Además el trabajo que realiza Jaime para que se reconozcan y autoadscriban como afrodescendientes, les permite conocerse en toda su dignidad y que identifiquen los contextos de racismo, discriminación o xenofobia en los que viven. “A mí me encanta trabajar con los niños. No me gusta que tengan que seguir reglas o normas muy rígidas. Yo quiero dejarlos que experimenten con los colores, con las texturas porque siempre me sorprenden. Me gusta pensar que el Semillero Creativo es como frotar la lámpara de Aladino, y que la pintura sea la magia que les permita vivir sus vidas, porque la pintura es reveladora”.

Jaime Yáñez López es un hombre sensible. Un hombre que cree en el poder transformador del arte. Me cuenta que de niño, a los once años, pintaba al Che Guevara mientras escuchaba a Atahualpa Yupanqui o a Violeta Parra. Llegó de Guadalajara a la Cuenca del Papaloapan en 1977 y se convirtió en el primer laudero que experimentó con metal. En abril de este año el gobierno de Tuxtepec le entregó el reconocimiento Elías Meléndez Núñez a la Tradición Sotaventina.
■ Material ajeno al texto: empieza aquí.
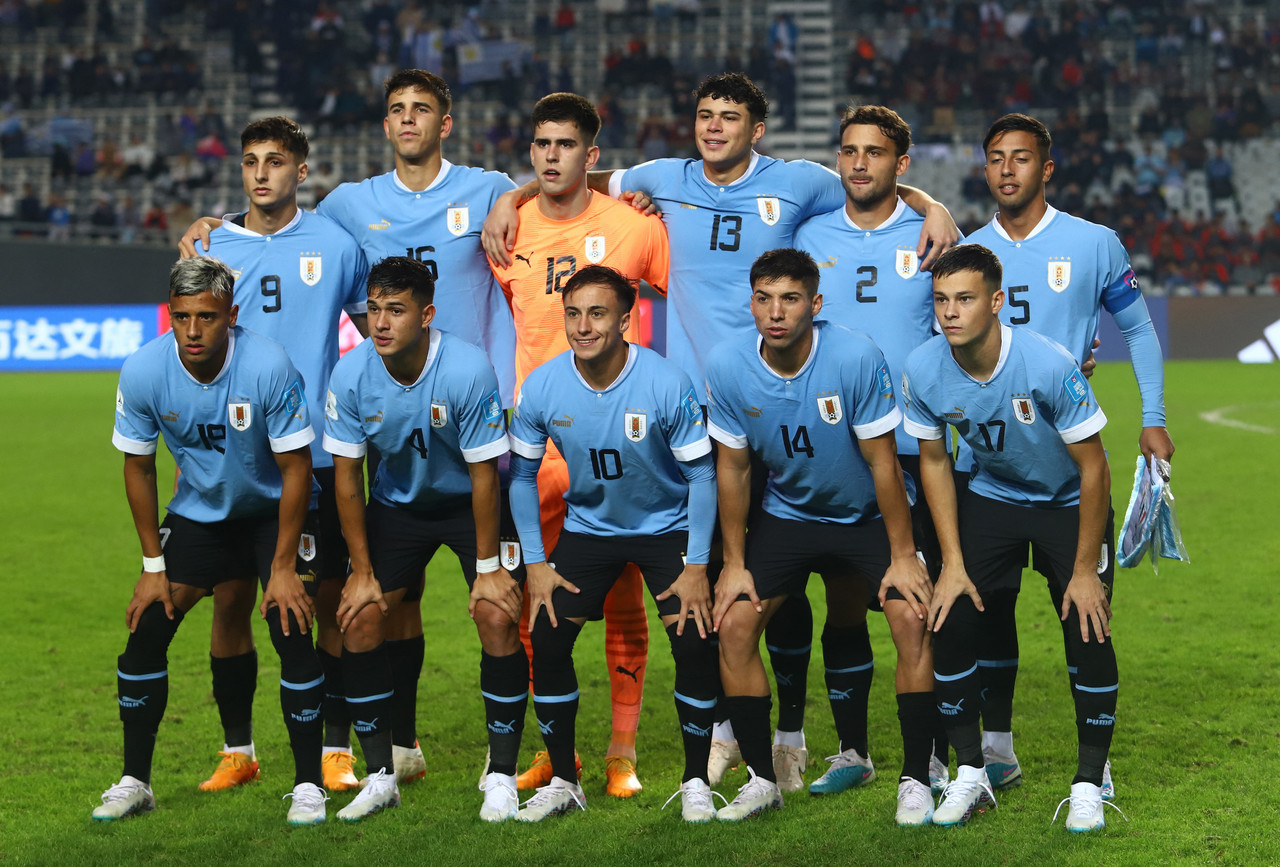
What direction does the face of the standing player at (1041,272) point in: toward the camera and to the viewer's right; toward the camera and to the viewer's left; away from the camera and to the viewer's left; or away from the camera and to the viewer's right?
toward the camera and to the viewer's left

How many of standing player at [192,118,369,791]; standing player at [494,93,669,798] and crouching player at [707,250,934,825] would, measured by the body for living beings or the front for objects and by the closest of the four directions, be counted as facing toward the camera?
3

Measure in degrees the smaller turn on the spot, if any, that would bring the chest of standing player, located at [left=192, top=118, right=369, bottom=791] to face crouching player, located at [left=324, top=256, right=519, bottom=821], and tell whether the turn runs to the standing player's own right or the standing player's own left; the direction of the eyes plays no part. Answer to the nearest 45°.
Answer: approximately 45° to the standing player's own left

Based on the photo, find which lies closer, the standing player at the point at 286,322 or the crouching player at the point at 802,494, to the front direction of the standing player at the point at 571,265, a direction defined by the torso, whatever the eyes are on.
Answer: the crouching player

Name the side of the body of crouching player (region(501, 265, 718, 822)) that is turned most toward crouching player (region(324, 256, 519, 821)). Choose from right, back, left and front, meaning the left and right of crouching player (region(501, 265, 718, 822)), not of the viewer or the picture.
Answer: right

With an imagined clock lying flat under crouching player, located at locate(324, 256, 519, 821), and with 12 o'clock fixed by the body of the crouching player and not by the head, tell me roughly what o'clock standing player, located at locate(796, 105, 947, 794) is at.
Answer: The standing player is roughly at 9 o'clock from the crouching player.

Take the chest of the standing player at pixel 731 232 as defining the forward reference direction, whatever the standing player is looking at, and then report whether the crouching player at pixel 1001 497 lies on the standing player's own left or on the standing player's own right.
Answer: on the standing player's own left
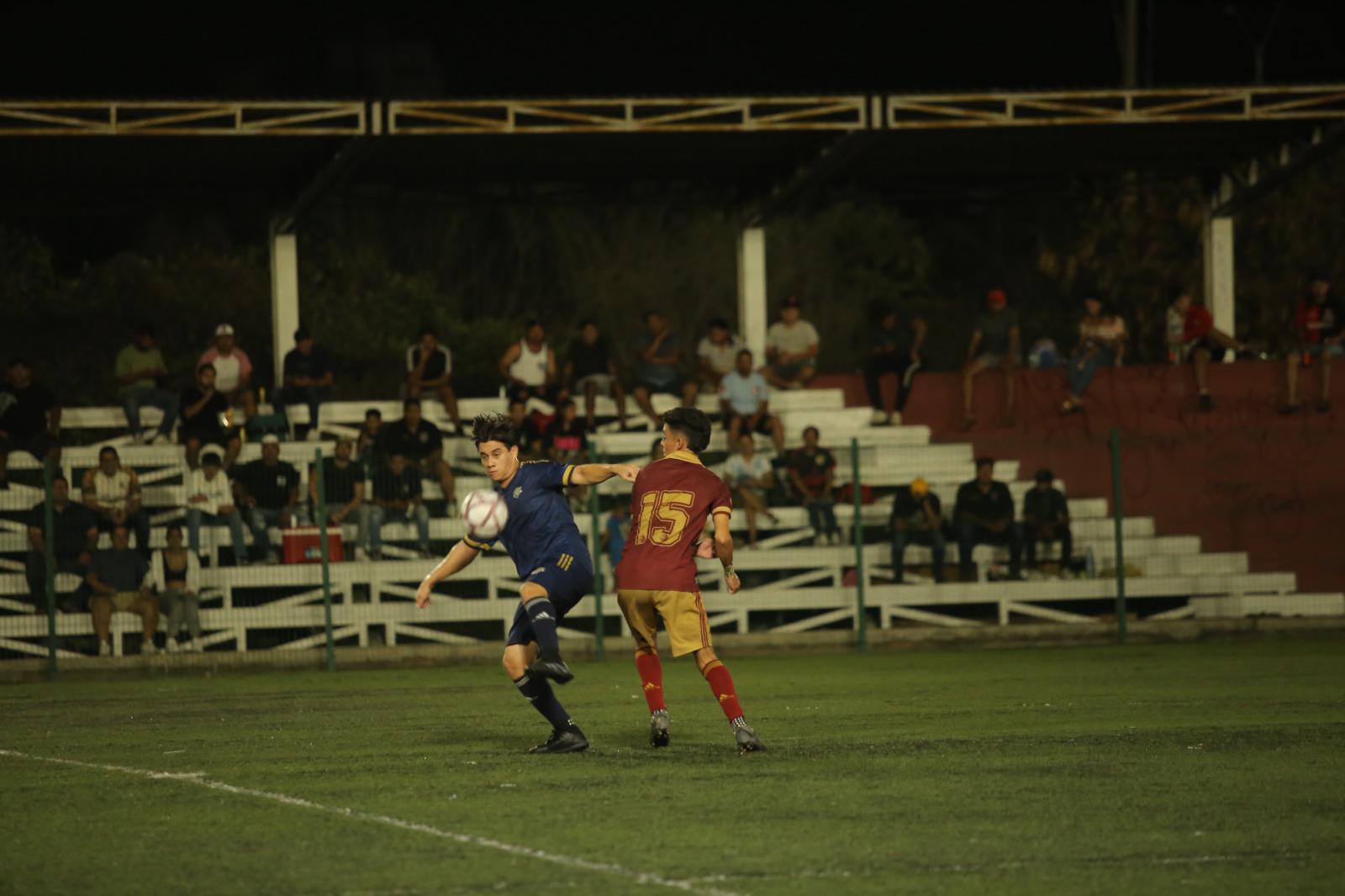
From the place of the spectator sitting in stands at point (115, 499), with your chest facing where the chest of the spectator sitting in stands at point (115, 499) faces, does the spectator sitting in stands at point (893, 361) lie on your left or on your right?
on your left

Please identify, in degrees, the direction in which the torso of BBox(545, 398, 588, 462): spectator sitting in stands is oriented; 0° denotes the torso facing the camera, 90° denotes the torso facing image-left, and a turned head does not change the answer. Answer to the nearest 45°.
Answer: approximately 0°

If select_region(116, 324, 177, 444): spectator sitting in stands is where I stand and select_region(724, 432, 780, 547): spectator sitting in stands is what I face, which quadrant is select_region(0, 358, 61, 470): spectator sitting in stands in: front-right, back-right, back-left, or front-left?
back-right

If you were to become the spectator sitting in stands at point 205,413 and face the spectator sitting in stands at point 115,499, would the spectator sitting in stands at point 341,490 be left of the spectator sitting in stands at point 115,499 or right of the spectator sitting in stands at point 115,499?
left

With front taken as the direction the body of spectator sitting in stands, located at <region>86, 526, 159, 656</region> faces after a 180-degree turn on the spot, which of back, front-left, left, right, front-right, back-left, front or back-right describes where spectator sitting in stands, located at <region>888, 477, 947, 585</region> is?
right

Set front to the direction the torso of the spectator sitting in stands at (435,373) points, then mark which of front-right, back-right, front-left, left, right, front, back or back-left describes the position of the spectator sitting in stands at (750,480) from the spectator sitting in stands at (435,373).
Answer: front-left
“Yo les digo a los niños constantemente: no siempre intentes llevar a la línea. Deja que la línea, de vez en cuando, te lleve a ti. Eso yo lo aprendí hace como 20 años cuando empecé a dibujar y me esforzaba porque las formas fueran como yo quería. Un día dije, no, que sean como quieren ser. Entonces de pronto trazaba líneas que sin usar borrador, sólo trabajaba. Rápidamente se me hizo mucho más interesante a lo que había llegado que lo que yo buscaba. Desde entonces, siempre pienso en qué es lo que la línea me quiere decir”.
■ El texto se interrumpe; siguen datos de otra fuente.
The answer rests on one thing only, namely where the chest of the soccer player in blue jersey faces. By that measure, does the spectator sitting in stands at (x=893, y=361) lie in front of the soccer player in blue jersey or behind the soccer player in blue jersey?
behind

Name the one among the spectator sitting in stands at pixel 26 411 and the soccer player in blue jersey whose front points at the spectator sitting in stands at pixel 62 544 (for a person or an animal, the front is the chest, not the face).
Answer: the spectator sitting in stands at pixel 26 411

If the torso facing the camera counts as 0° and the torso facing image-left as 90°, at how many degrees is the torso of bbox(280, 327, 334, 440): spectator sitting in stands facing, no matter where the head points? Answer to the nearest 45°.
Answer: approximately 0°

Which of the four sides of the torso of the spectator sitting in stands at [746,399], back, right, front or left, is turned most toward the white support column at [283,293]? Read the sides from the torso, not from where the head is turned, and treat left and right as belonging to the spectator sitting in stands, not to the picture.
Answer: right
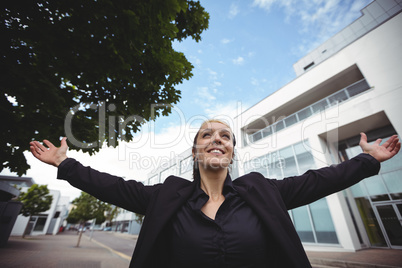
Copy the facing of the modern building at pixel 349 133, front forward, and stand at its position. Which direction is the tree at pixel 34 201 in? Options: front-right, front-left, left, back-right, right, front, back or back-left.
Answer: front-right

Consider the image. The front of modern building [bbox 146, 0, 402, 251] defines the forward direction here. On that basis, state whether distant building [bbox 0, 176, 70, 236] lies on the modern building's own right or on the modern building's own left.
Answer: on the modern building's own right

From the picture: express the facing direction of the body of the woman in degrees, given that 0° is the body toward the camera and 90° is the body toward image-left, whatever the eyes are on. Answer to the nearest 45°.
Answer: approximately 0°

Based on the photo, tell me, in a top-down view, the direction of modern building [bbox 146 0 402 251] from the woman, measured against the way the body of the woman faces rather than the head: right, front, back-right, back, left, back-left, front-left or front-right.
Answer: back-left

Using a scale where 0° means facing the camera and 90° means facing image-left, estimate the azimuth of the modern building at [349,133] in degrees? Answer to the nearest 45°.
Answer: approximately 45°

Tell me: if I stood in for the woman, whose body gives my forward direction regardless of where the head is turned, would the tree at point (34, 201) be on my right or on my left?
on my right
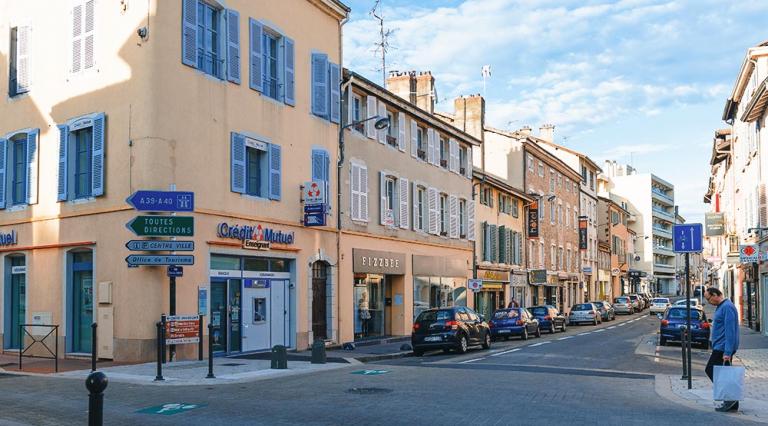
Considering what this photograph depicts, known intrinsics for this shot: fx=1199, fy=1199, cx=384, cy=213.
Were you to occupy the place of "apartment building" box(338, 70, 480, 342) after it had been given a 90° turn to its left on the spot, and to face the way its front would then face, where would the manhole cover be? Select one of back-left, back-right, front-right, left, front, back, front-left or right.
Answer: back-right

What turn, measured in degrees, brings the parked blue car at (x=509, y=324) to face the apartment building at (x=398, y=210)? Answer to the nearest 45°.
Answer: approximately 135° to its left

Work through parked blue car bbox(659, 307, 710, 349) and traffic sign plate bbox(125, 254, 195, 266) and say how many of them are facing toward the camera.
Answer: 1

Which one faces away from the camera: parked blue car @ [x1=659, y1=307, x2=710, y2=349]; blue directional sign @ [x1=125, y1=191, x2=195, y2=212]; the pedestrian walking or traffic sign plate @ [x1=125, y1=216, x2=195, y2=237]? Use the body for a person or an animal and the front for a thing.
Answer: the parked blue car

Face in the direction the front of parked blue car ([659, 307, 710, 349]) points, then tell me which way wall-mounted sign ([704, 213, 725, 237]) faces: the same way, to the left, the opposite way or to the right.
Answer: the opposite way

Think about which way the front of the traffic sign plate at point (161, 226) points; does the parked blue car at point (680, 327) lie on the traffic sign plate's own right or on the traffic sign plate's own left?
on the traffic sign plate's own left

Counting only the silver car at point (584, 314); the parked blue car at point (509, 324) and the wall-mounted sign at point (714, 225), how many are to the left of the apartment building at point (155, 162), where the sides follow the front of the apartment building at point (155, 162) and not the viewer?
3

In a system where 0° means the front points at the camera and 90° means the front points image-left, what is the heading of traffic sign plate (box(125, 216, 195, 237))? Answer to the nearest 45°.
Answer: approximately 0°

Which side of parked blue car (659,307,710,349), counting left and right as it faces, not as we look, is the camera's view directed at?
back

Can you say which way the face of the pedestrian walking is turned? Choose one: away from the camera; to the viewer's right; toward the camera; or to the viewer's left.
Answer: to the viewer's left

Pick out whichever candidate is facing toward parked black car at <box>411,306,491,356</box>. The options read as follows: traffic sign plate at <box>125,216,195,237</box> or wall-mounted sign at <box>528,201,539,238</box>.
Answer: the wall-mounted sign
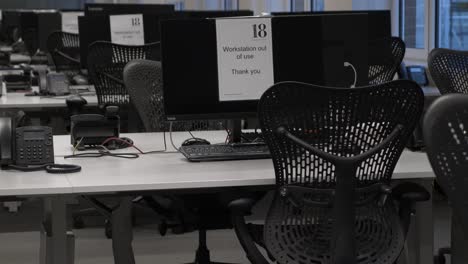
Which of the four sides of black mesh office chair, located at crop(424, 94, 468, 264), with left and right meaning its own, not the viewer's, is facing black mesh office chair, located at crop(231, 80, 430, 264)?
left

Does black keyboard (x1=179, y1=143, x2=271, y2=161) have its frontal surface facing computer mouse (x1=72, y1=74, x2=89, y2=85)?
no

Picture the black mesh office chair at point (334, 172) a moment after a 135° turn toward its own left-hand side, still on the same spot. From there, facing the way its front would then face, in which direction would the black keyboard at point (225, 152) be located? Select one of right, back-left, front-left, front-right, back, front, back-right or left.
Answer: right

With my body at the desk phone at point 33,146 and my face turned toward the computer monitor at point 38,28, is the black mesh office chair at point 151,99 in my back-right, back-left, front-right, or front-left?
front-right

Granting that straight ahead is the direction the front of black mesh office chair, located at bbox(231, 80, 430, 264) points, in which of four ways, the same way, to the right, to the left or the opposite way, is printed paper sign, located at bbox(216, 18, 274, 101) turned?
the opposite way

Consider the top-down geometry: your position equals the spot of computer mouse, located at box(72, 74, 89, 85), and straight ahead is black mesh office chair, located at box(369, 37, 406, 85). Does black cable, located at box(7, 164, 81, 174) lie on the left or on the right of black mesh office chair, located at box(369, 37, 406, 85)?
right

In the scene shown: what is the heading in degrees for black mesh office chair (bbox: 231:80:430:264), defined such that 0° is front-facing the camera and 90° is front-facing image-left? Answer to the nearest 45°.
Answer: approximately 180°

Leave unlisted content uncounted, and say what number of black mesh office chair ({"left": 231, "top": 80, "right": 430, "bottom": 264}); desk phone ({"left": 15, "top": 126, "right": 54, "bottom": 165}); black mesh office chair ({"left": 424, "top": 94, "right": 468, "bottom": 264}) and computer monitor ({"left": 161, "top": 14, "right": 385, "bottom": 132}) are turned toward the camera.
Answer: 2

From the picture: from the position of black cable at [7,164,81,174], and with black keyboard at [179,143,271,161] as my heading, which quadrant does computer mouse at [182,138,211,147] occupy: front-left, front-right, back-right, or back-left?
front-left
En Amapa está cayendo la noche. No hay estrellas. Sólo un cielo plomizo, una luz parda que nos permite caminar un kilómetro para salir del pueblo hasta la primera desviación de la carretera Temascal-Tierra Blanca. Jimmy y yo guardamos silencio por un rato. El aire todavía es un puñado de leños encendidos en la boca del infierno. Nos bajamos en un páramo conocido como La Granja, donde tomaremos una Urvan que vendrá desde Veracruz, y que 50 kilómetros después, atravesará la frontera con Oaxaca como todas las noches lo hace Jimmy para llegar a casa.